The largest problem with denial-of-service attacks is that, for the most part, they can't be traced.
In a typical attack, an online vandal will use a computer to send millions of access requests to a Web server, overloading the target computer. Each request will have a randomly chosen return address, leaving the victim unsure where the actual attack is coming from.
The attacks -- which can also take the form of specially formatted data that can crash servers -- are almost impossible to stop, unless the victim has enough clout to convince their Internet provider to help track the source.
Just ask Steve Gibson, an independent security consultant known for his free Shields Up service for testing a PC's security across the Web. Since early May, Gibson has been the target of frequent denial-of-service attacks.
While previous ones have been easily stopped with the cooperation of his ISP, on Friday another, more complex, attack took down his Web site. The attack -- detailed on his Web site -- used the random-source technique to make it seem as if data was coming from all over the Internet.
"There is no defence," he said. "That is what is so important for people to understand."
In a long posting on GRC.com, Gibson described a month of attacks on his site by an allegedly 13-year-old "script kiddie," a term used by security experts for young online vandals.
"I hope it is becoming clear to everyone reading this," he wrote in the posting, "that we can not have a stable Internet economy while 13-year-old children are free to deny arbitrary Internet services with impunity."
The problem is only getting worse.
Earlier in the year, access to many of Microsoft's major Web sites was cut off for more than a day by two denial-of-service attacks. The same week, the FBI's Web site also was bombarded. Last year, the Internet Relay Chat system repeatedly came under attack over a period of more than three months.
Gibson blames a lack of initiative on the part of Internet service providers for many of the problems.

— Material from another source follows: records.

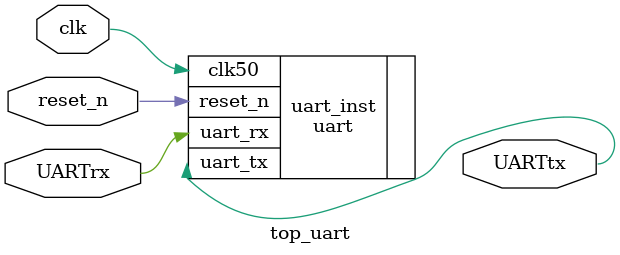
<source format=sv>
`define v1_2 "-name IO_STANDARD \"1.2-V\""
`define v2_5 "-name IO_STANDARD \"2.5-V\""

`define pin_clk      "H12"
`define pin_reset    "P11"
`define pin_uart_rx  "M9"
`define pin_uart_tx  "L9"

module top_uart(
    (* chip_pin = `pin_clk *)      input  clk,
    (* altera_attribute = `v1_2, chip_pin = `pin_reset *)   input  reset_n, // активный низкий (кнопка на 1.2V)
    (* altera_attribute = `v2_5, chip_pin = `pin_uart_rx *) input  UARTrx,
    (* altera_attribute = `v2_5, chip_pin = `pin_uart_tx *) output UARTtx
);

    // Подключаем к uart (reset_n — active low)
    uart uart_inst (
        .clk50(clk),
        .reset_n(reset_n),
        .uart_rx(UARTrx),
        .uart_tx(UARTtx)
    );

endmodule

</source>
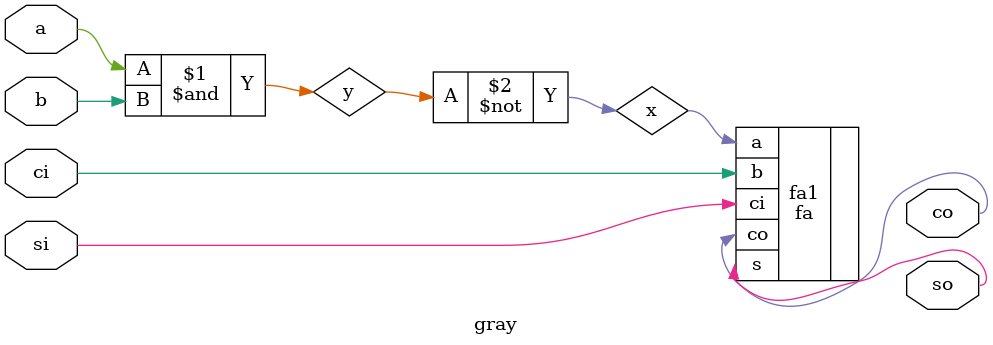
<source format=v>
`timescale 1ns / 1ps


module gray(
    input a, //  1 bit input of multiplier
    input b, // 1 bit input of multiplicant
    input si, // sum in
    input ci, // carry in
    output so, // sum out
    output co // carry out
    );

    wire y, x;

    and a1(y, a, b);
    not n1(x, y);

    fa fa1(.a(x), .b(ci), .ci(si), .co(co), .s(so));

endmodule

</source>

"For three years now, it has been known that we should filter packets on the way out of the network to make sure their addresses are valid," he said. "One of the things that could happen is that major backbone providers should make it a requirement that invalid packets are filtered out."
Companies such as Savage's Asta Networks, and competitors Arbor Networks and Mazu Networks, are attempting to automate the response to such attacks. But such a technique would still require the cooperation of the major Internet service providers to be truly effective.
Until Internet service providers start to police people who send data with improper sourcing, denial-of-service attacks will continue, Gibson said.
Until then? "I'm going to have a long lunch," he said. "There's nothing I can do. Check GRC.com every day or two and maybe we will come back."